_Required work_
Listed below are entries; give the number of lines among them that include "Left", and only that number.

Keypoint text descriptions
──────

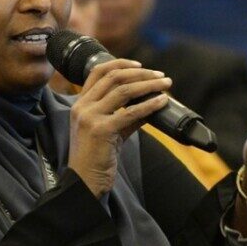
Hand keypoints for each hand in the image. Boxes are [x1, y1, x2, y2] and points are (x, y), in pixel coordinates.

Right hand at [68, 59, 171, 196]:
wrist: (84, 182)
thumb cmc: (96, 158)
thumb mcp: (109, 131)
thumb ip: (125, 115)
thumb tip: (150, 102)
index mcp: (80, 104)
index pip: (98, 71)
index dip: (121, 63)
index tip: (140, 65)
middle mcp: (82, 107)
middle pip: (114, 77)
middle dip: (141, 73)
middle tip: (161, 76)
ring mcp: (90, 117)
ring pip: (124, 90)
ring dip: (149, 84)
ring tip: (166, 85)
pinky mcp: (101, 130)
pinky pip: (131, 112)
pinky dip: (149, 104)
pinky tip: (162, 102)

──────

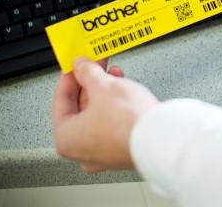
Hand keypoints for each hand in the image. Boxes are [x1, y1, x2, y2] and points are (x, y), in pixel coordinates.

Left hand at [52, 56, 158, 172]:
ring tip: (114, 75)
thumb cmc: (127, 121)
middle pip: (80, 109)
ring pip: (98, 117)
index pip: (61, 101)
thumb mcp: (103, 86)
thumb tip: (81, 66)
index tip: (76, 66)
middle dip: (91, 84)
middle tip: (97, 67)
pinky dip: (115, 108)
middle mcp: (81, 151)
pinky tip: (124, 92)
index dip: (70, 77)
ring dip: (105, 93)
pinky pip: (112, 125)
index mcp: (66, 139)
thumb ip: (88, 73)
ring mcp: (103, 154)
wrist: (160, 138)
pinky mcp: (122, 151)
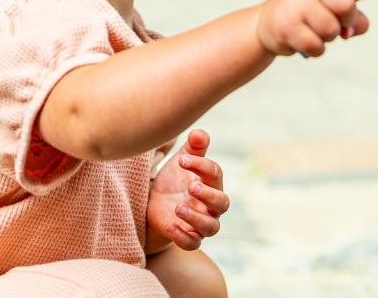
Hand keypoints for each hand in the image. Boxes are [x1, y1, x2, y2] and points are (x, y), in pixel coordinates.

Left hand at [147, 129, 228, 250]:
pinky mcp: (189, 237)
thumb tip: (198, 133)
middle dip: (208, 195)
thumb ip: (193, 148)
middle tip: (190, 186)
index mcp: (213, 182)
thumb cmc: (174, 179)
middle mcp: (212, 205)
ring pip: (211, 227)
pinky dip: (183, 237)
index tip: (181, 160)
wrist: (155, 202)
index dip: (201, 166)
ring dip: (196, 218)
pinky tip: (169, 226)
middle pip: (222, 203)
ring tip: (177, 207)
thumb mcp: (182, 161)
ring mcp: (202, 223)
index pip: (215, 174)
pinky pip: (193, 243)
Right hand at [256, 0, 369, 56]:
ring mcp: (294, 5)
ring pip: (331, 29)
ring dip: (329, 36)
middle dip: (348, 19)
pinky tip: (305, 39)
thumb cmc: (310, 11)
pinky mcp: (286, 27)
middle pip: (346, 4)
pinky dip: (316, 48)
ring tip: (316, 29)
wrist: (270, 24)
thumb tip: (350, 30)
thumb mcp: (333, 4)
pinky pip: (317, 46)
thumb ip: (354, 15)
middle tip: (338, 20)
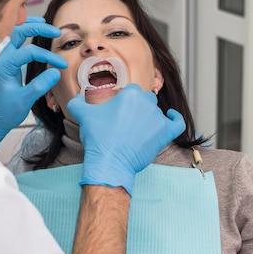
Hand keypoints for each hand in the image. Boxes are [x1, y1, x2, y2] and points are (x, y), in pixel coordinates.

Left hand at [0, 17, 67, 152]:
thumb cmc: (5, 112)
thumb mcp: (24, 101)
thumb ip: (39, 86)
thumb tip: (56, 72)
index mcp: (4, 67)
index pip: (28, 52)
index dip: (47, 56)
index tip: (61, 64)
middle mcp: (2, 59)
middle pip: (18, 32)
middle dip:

──────

_Expected output_
3